**ФРАГМЕНТ ТЕКСТА:**
--------------------------------

Один — страница 146 из 1277

Видите ли, судьба Золя в России складывалась очень сложно. Большинство современников — во всяком случае, русских современников — его не жаловало. К нему очень скептично относился главный проводник русской литературы во Франции (и наоборот — французской в России) Тургенев, который предпочитал решительно Флобера (благодаря внешнему и эстетическому сходству) и Мопассана. Мопассан относился к Золя примерно так же, как Блок к Брюсову: он преклонялся и глубочайше раздражался, совершенно с ним не совпадал. Гонкуры его сторонились.

Интересно, что Щедрин, когда побывал за рубежом в очередной раз и прочитал «Нана», написал, что грязнее этой книги вообще ничего не может быть, что он не просто побывал, как в борделе, а побывал в отхожем месте борделя; «просто не роман, а гора нечистот».

Известно, что Толстой относился к Золя очень скептически — наверное, уже с другой стороны, с другой точки зрения. Они находились в очень интенсивной полемике по вопросу о труде. После романа «Труд» Толстой писал: «Как можно поэтизировать труд? Зачем? Ведь сказано же в Евангелии: „Птицы небесные не трудятся, а Господь их питает. Они не хуже ли вас? А тем не менее живы“. Зачем же трудиться? Душу свою надо спасать, а не работать!»

И совершенно прав Толстой, когда говорит, что эта западная поэтика творческого труда, обожествления труда как главной школы жизни ничего не даёт; душа воспитывается праздностью и размышлениями о прекрасном, а труд — это самогипноз. Очень странно, казалось бы, от Толстого такое слышать, но он, в общем, в этом глубоко прав (применительно к русской реальности).

Почему их всех так раздражал Золя, объяснить можно. Конечно, дело не только в том, что у него есть своя философия, свой взгляд на вещи, и они с этим не согласны — нет. Золя безумно раздражает своим огромным талантом, пластикой, пластической силой (а она у него действительно была ну просто медвежья) и тем, как он эту силу использует. Ведь большинство романов Золя — это действительно хроника отбросов, хроника низов, это вещи, о которых не принято говорить. Золя произвёл колоссальную революцию в обществе.

--------------------------------

**ИСХОДНЫЕ ДАННЫЕ:**
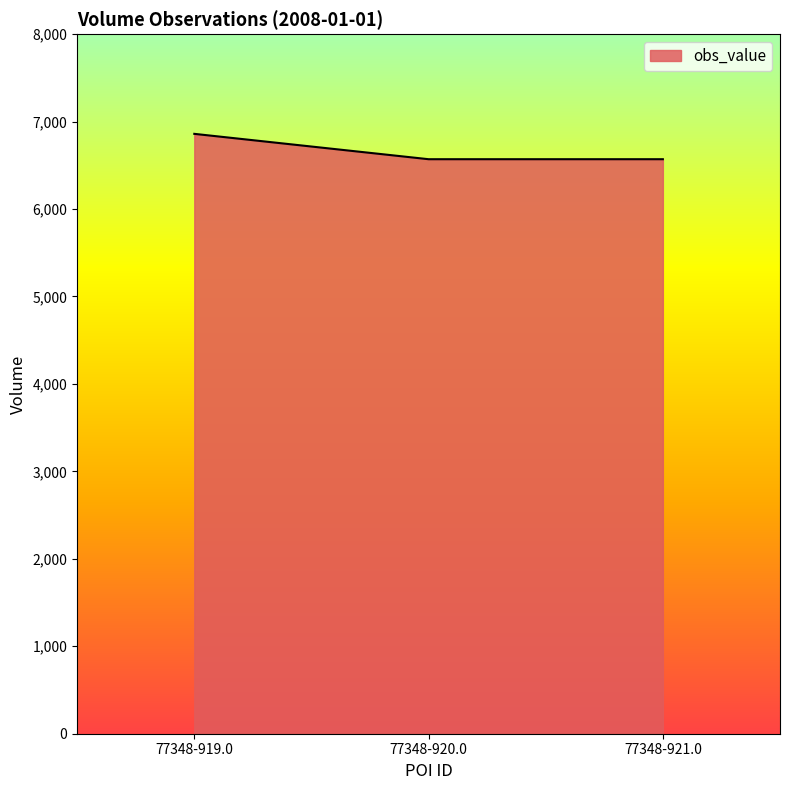

How many distinct data groups are displayed?

1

--------------------------------

**ЦЕЛЬ ЗАДАНИЯ:** Приведите участок текста о Золя от «Почему их всех так» до «колоссальную революцию в обществе.» включительно, заменив «медвежья» на «богатырская».

**РЕШЕНИЕ:**
Почему их всех так раздражал Золя, объяснить можно. Конечно, дело не только в том, что у него есть своя философия, свой взгляд на вещи, и они с этим не согласны — нет. Золя безумно раздражает своим огромным талантом, пластикой, пластической силой (а она у него действительно была ну просто богатырская) и тем, как он эту силу использует. Ведь большинство романов Золя — это действительно хроника отбросов, хроника низов, это вещи, о которых не принято говорить. Золя произвёл колоссальную революцию в обществе.